Vieux comme le jeu

Selon les historiens, les jouets ont toujours existé. Mais leur fonction a pu changer au fil du temps.

Claude-Marie Vadrot  • 18 décembre 2014 abonné·es
Vieux comme le jeu
© Image : Amoret Tanner Collection/The Art Archive/The Picture Desk/afp

Les jouets ont-ils toujours existé ? Sans doute, si l’on en croit l’historienne Marie-Madeleine Rabecq-Maillard, qui fait remonter leur naissance au temps des cavernes. Lorsque les mères, pour faire tenir leurs enfants tranquilles, leur distribuaient « des cailloux polis et des coquillages [^2] ». Elle ajoute que ces babioles ont été rapidement complétées par des « poupées aux formes rudimentaires ». Comme celles, quoiqu’un peu plus sophistiquées, retrouvées dans des tombes égyptiennes d’enfants du XXe siècle avant notre ère.

Faites de chiffons, les poupées antiques ont toutes disparu. Mais pas celles en terre cuite ou sculptées dans du bois, voire dans de l’os, comme chez les Amérindiens ou les peuples du Nord – Lapons ou Nénets sibériens. Les poupées de métal apparaissent au Haut Moyen Âge mais, de la Renaissance à la fin de l’Ancien Régime, elles sont destinées aux adultes. Leur usage et leur confection connaîtront ensuite une expansion régulière, devenant le jouet dominant des petites filles, et longtemps celui des garçons. Très ancien lui aussi, le cerceau est signalé en Grèce deux cents ans avant J.-C. En Europe, dans les tableaux de Bruegel, peintre flamand du XVIe siècle, cerceaux et poupées figurent encore ensemble. Aujourd’hui disparu en Occident (ou transformé en « hula-hoop » dans les années 1960 aux États-Unis), ce « jouet du pauvre » fabriqué par les enfants avec des bois recourbés maintenus par des ficelles ou du fil de fer, continue d’exister en Afrique, notamment. S’il est difficile, à travers ** les ** représentations anciennes, de déterminer depuis quand les enfants jouent à la balle, des toupies et des chariots de bois ont en revanche été retrouvés dans des tombes très anciennes, y compris dans celle de Toutankhamon. Les hochets, les dés et les osselets font leur apparition au Ier millénaire avant J.-C. Les jouets sont essentiellement fabriqués par la famille, ou par les domestiques dans les milieux riches, et il faut attendre la fin du Moyen Âge pour qu’ils sortent du cercle familial et voyagent dans les havresacs des colporteurs. Mais rares sont ceux qui ont les moyens de les offrir à leurs enfants. Vers la fin du XVIe siècle, ces marchands ambulants apporteront les premiers petits soldats en étain, qui sont alors fabriqués à Nuremberg, en Allemagne. Destinés aux enfants comme aux adultes, ils coûtent eux aussi très cher mais connaissent un grand succès, signant l’amorce d’une distribution plus large.

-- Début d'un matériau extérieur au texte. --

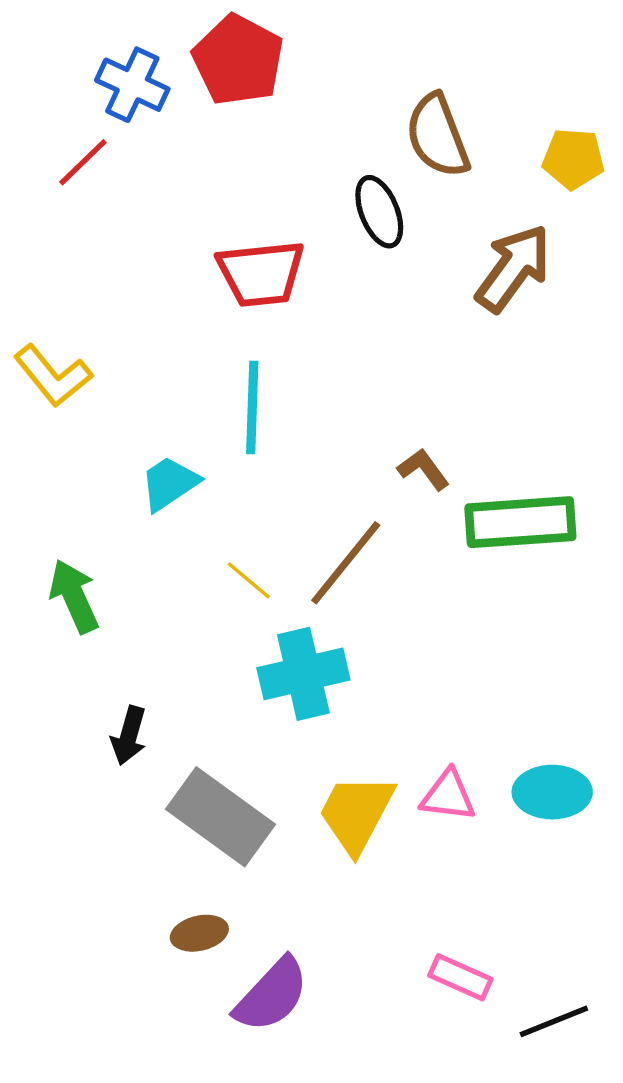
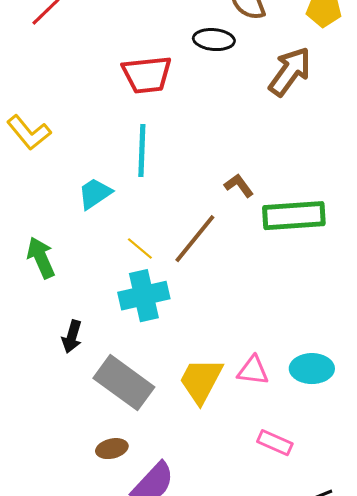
black ellipse: (379, 212) -> (214, 40), turned -63
cyan cross: (303, 674) -> (144, 296), moved
pink rectangle: (460, 977) -> (275, 443), moved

Le XIXe siècle est un tournant. Le jouet est désormais uniquement destiné aux enfants et a quitté les établis des « bimbelotiers » pour être fabriqué et diffusé en masse. Les premiers grands magasins contribuent à ce développement, dont les poupées, à l’allure de plus en plus travaillée, sont le produit phare. Stimulés par l’importance grandissante des fêtes de Saint-Nicolas et de Noël, parents et enfants prennent aussi l’habitude de se rendre dans les boutiques spécialisées apparues au début du XXe siècle. Les années 1920 ouvrent une période de baisse des prix et de démocratisation de ce qui était jusqu’alors un objet de luxe. Le XXe siècle inaugure l’âge d’or du jouet. Avec le matraquage publicitaire, notamment à la télévision, l’enfant devient une cible privilégiée du marketing, qui le considère désormais « comme prescripteur à part entière des pratiques de consommation de la famille [^3] ».

[^2]: Histoire du Jouet, Marie-Madeleine Rabecq-Maillard, Hachette, 1962.

[^3]: Le Jouet et ses usages sociaux, Sandrine Vincent, La Dispute, 2001.